Part Time Finance Director – When Half is Better Than a Whole
Any MBA or business studies course will point out the importance of having a properly controlled and well disciplined accounting function. There have been many catalogued disasters where lack of this vital process has resulted in the ultimate demise of the largest of organisations let alone the new start-up.
Take General Motors for instance. GM’s share price dropped more than 12% in one 3 day period after delaying the filing of its accounts. GM restated its historic profits and was forced to admit “The lack of effective internal controls could adversely affect our financial condition and ability to carry out our strategic business plan”.
Dell is another company who a year or so ago had to delay its results because it had found “a number of accounting errors, evidence of misconduct, and deficiencies in the financial control environment.”
So no argument, every company needs good financial control and how better to protect yourself than to employ a full time Finance Director (FD)? The GM and Dell issues also highlight the huge responsibilities of the FD.
But who is this colossus on whose shoulders can be borne the weight of investors’ trust, with responsibility for accounting for the Sales Director’s complex deal whilst massaging the CEO’s ego? Interestingly, apart from the odd Monty Python-like parody little time has been spent analysing what sort of person wants to become an FD and what makes a good one.
The starting point is to understand what are the origins of the typical FD? Around 80% of graduate chartered accountants come from a mathematical, accounting or scientific background, people who like definite answers to a problem. Many of these individuals ‘fell’ into accounting unable to decide what to finally do in life. Accounting offered a safe option, good pay, good prospects, something one could succeed at, but still a qualification with so many options open. Our budding FD still didn’t need to decide what they really wanted to be when they grew up!
The best FDs I have met also combine two other significant qualities. Firstly, they have the ability to picture the story behind the numbers their favourite word is “because”. After every accounting fact that the FD relays comes a “because” statement. The second quality is the ability to communicate this picture in a way that everyone in an organisation can understand easily. An FD that resorts to complex jargon to explain a company’s performance doesn’t understand what is actually going on behind the numbers.
But these are the skills we associate more readily with a salesman or a marketeer.
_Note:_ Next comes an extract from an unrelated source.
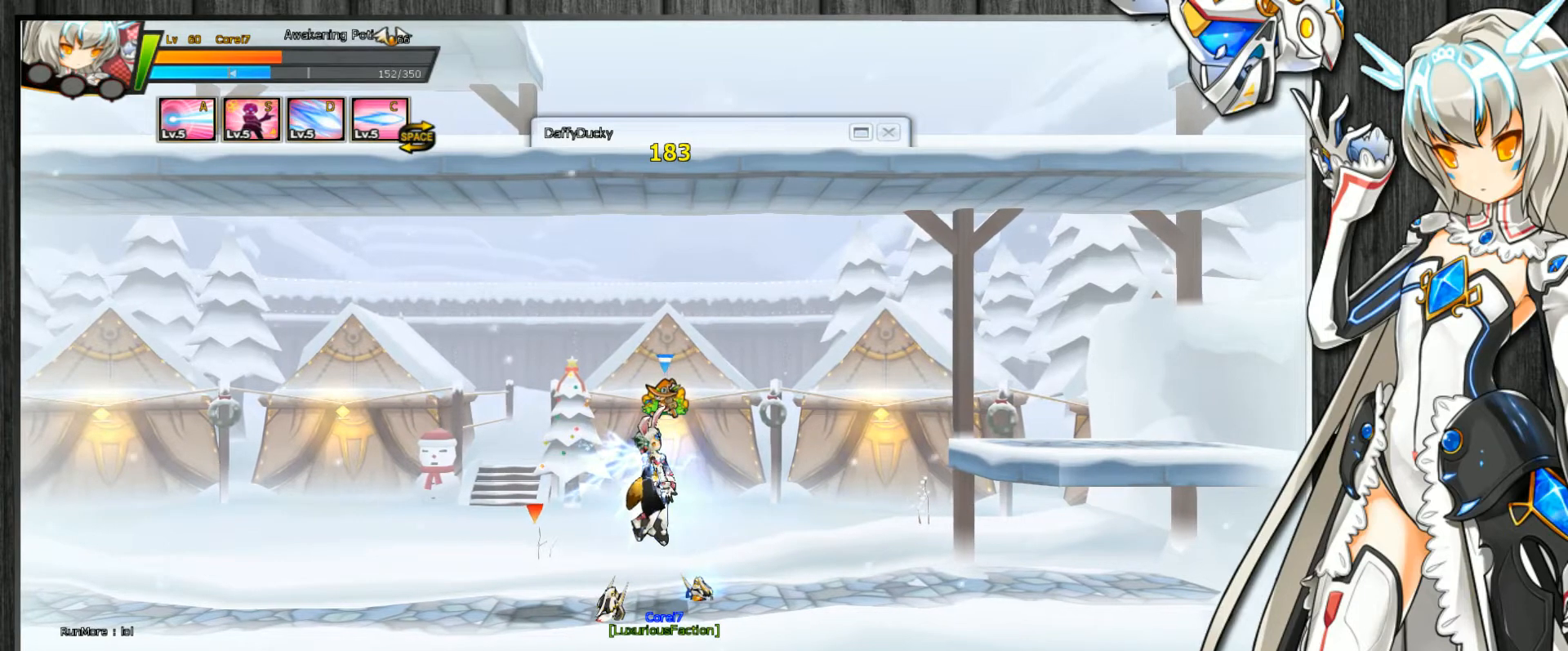
{"keys": [], "events": []}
So are we looking at a problem solving, risk-averse salesman that does not quite know where they want to end up in life?
Well yes, and I believe this is why so many FDs make the transition from FD to CEO. In fact more than one in five FTSE 100 CEOs are accountants.
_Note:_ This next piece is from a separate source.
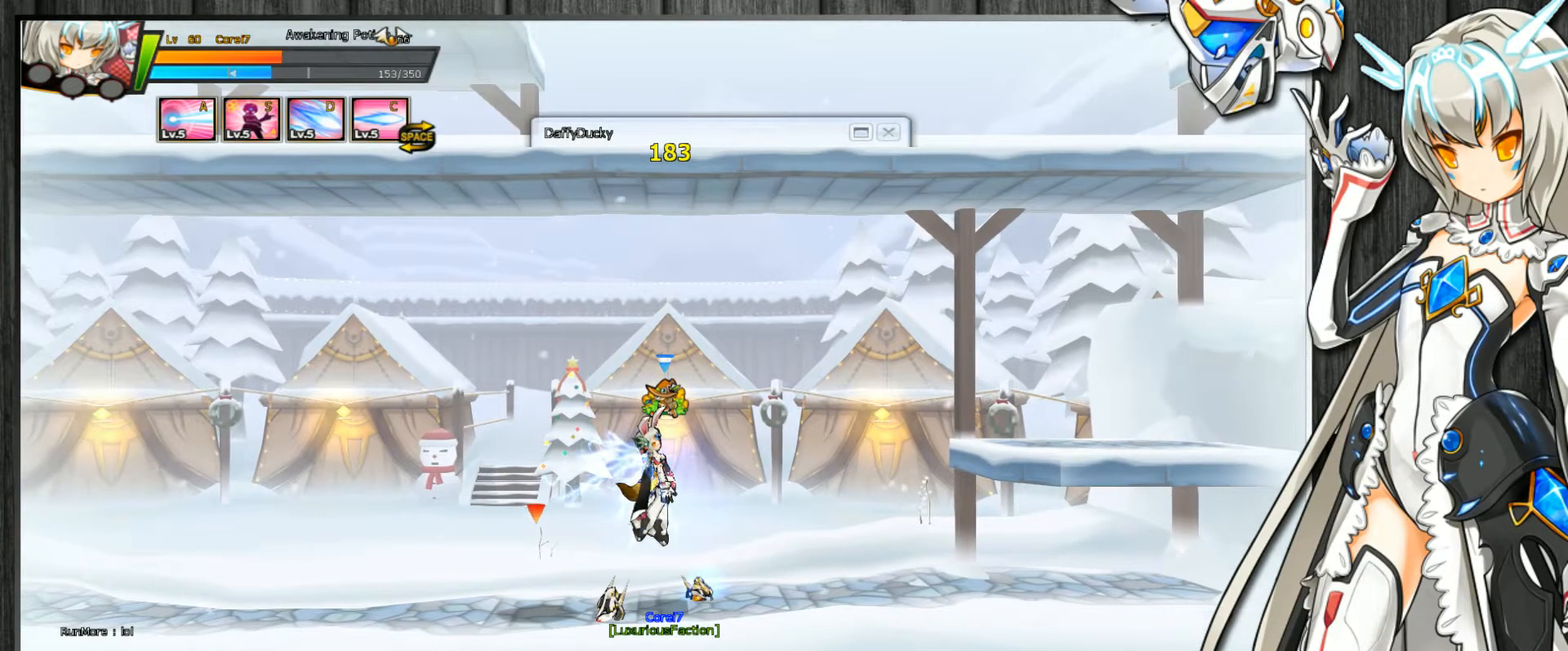
{"keys": [], "events": []}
However, this may also explain why in SME companies so many FDs feel unfulfilled or worse, live in conflict with the rest of the management team.
This is often a more acute issue in Venture Capitalist (VC) backed companies. The VC quite rightly wants a solid controller of funds and someone with experience to manage the company’s finances from small to medium to large to exit. However, the problems comes in the length of time it may take for a company to become successful.
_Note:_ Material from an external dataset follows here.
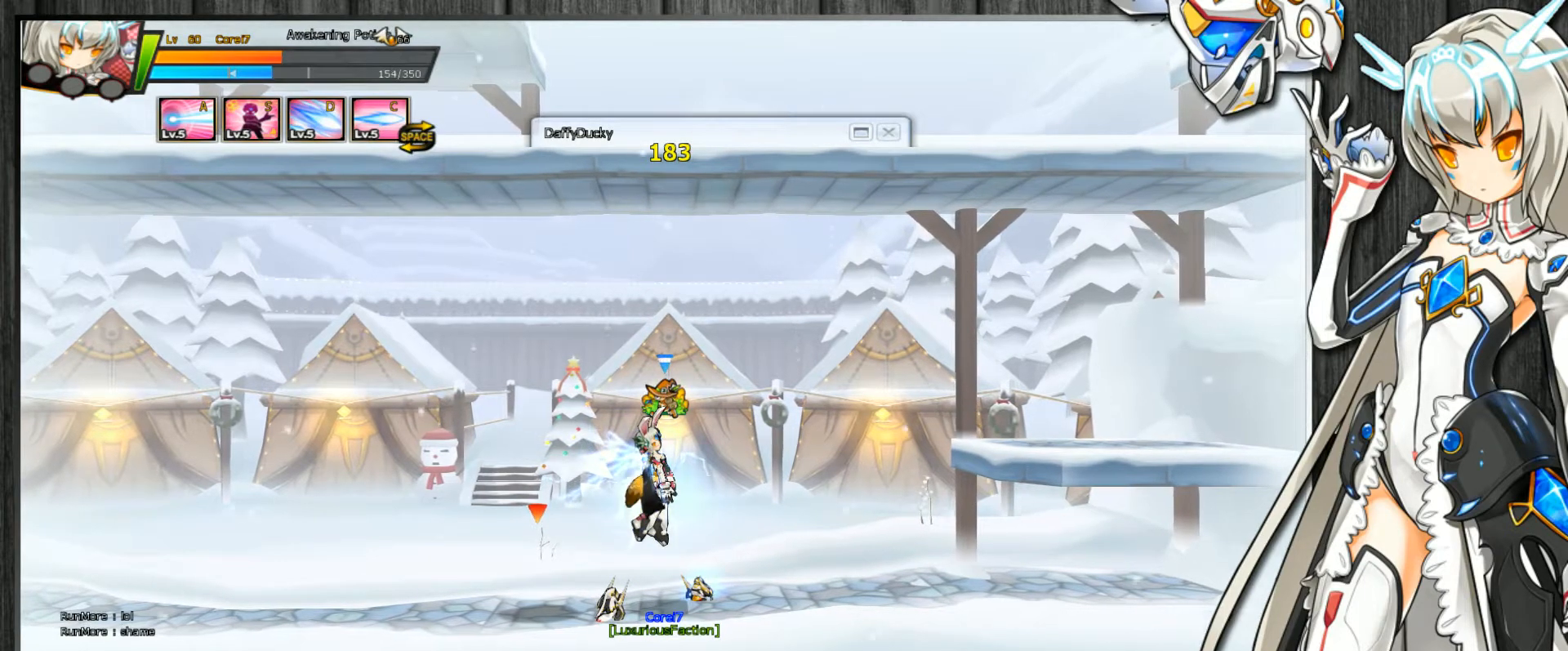
{"keys": [], "events": []}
When the spectacular growth occurs, no problem, but what if the market or product is not quite ready yet and there is a delay in execution? After a while our FD starts to become a little bored and in a vain effort to add value starts to become the salesperson or marketeer that they really wanted to be all along. When these efforts fail, the FD becomes de-motivated and can no longer implement the strict financial and budgetary measures necessary in the same cheery and light-hearted way they once did. In short the FD gets in the way.
At Isosceles the business accounting consultancy we have seen this issue on a regular basis.
Rarely is the person who is going to take the company public, deal with corporate financiers, investors and NOMADS the same type of person who is going to produce management accounts, the forecast and weekly cash-flow when the budget doesn’t run to a financial controller as well.
We have had clients who have had as many as four full-time FDs in two years. That’s four sets of recruitment fees, and four handovers.
This situation partly explains the rapid growth in part-time and outsourced FD services such as Isosceles’. These services have prospered not only because the client gets access to the higher FD skills they need in a cost effective way, but because the concept of running a portfolio of clients where the financial processing and controller elements are covered within one team has attracted excellent FDs.
With the emergence of broadband, serviced offices, VOIP, WEBEXtm the edges between small and big companies are becoming evermore blurred. The evolution of part-time FD and outsourced accounting solutions is another tool for successful companies to prosper.
So when the FD gets in the way what is the solution? Half an FD.